La dé-extinction ! C’est ce qui semble guetter le mammouth laineux, disparu depuis plusieurs millénaires de la surface de la terre, dans l’esprit de certains biotechnologues.
Les carcasses gelées des mammouths remontent à la surface de la terre avec la fonte du pergélisol dans les steppes sibériennes et les développements actuels des sciences génétiques permettent de prélever son ADN et d’introduire des séquences de celui-ci dans le génome de l’éléphant d’Asie. A ce stade, on ignore l’opinion de l’éléphant sur ce projet.
Voilà la nouvelle marotte annoncée en septembre 2021 par Colossal, une entreprise américaine, à la tête de laquelle on trouve l’entrepreneur Ben Lamm et le généticien George Church. Le mammouth laineux ressuscité ? Certainement pas. Ce cocktail génétique, s’il fonctionne, créera une espèce hybride, en quelque sorte un éléphant qui résiste au froid. L’éléphant d’Asie et le mammouth laineux semblent avoir un ADN similaire à 99,6%, presque comme l’homme et le singe (99,4%). C’est un peu comme si, une fois l’être humain disparu de la surface de la terre, un extraterrestre proposait d’introduire des séquences de notre ADN chez le chimpanzé pour nous permettre de revivre dans les forêts tropicales.
Il est difficile de ne pas penser que ce projet de la biologie de synthèse est complètement absurde. Il s’inscrit dans une époque où l’homme a démontré sur plusieurs siècles son incapacité à préserver l’habitat des animaux sauvages (et son propre habitat) et à sauver ceux-ci (et lui-même) de l’extinction. Il n’en a pas la volonté. Il est aveuglé par son progrès scientifique et son profit. Les espèces, dites encore sauvages, doivent vivre parquées (et relativement protégées) dans bien des régions du monde. Alors pourquoi vouloir ressusciter le mammouth laineux quand on fait périr la baleine bleue, l’ours polaire, le rhinocéros, l’orang-outang, le panda roux, le tigre, le requin-baleine, la tortue luth et tant d’autres espèces, d’oiseaux et d’insectes. L’homme est un incorrigible destructeur d’écosystèmes et de leurs habitants. Et s’il ne l’était pas, le réchauffement climatique qui fait fondre les glaces aujourd’hui ne lui permettrait pas de retrouver des carcasses de mammouths.

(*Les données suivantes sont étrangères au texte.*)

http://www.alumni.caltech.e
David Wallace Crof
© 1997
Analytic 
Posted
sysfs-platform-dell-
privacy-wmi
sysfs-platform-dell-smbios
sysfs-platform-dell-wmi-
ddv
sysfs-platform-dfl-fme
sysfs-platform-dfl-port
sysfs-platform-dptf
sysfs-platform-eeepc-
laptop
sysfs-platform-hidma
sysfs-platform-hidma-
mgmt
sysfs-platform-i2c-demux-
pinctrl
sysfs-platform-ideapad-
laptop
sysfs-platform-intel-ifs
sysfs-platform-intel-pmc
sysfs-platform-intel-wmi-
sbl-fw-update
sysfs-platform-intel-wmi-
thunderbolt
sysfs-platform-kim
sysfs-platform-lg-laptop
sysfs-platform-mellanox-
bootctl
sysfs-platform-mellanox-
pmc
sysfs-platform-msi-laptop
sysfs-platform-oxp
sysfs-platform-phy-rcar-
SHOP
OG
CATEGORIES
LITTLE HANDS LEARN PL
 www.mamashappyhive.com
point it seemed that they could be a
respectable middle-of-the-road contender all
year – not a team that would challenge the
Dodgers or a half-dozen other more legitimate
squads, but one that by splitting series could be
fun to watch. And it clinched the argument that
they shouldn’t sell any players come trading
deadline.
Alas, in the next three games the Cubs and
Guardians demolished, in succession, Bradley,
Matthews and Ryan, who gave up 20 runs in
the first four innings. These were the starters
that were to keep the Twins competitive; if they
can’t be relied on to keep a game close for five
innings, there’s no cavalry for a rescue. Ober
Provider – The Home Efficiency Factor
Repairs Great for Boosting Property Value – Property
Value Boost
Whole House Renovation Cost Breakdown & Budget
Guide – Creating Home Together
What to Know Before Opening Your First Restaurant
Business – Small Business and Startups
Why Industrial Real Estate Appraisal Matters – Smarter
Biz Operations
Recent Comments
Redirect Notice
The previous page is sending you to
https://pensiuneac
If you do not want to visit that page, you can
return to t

Plus absurde encore que l’idée de ressusciter un animal disparu naturellement est le motif avancé par Colossal pour tenter de faire passer « la pilule ». Ses concepteurs prétendent que ce mi-éléphant mi-mammouth réintroduit dans la toundra arctique permettrait de lutter contre le réchauffement climatique. L’idée serait donc de redonner vie aux prairies arctiques et de capter le dioxyde de carbone et le méthane, deux gaz à effet de serre. Les piétinements et excréments de cet hybride génétique permettraient de retrouver les caractéristiques de l’habitat de ses ancêtres éteints (sans les développements industriels postérieurs ?).
Les scientifiques sont sceptiques et méfiants. Le scepticisme concernant l’objectif de corriger les effets du réchauffement climatique dans les steppes sibériennes (dans quel délai et avec combien de spécimens ?) semble aller de soi.
Mais on espère surtout que la méfiance restera de mise face à des entrepreneurs et des chercheurs dont le premier souhait est certainement d’être à l’avant-garde d’une révolution biotechnologique et de faire parler d’eux. Parler de dé-extinction du mammouth laineux est un mensonge. On ne recréera pas de mammouth ! Aux nostalgiques, il faut offrir Jurassic Park. Si les généticiens parviennent à mener à bien leur projet, on aura un éléphant chimérique. Il s’agira d’un organisme nouveau, synthétique et génétiquement modifié. D’ici qu’une éléphante d’Asie mette au monde un « mammouphant », non seulement le réchauffement climatique aura ravagé une bonne partie de la planète, car la dotation financière du projet est minime (25’000$). Mais on doit espérer qu’une législation adéquate viendra mettre un terme à la réalisation de ce genre d’expérience folle et mégalomaniaque.
L’être humain commence à peine à réaliser son interdépendance avec la nature et ce n’est qu’un tout petit bout du chemin. C’est pour cela qu’il continue à se prendre pour Dieu. Il lui reste une longue route à accomplir. Il lui faut comprendre qu’il est, lui aussi, une création de la nature, comme les mammouths laineux et les dinosaures. S’il lui plaît de croire que les capacités de son cerveau le rendent si spécial qu’il sera protégé contre le sort de ces espèces disparues, son orgueil le conduira probablement à sa perte.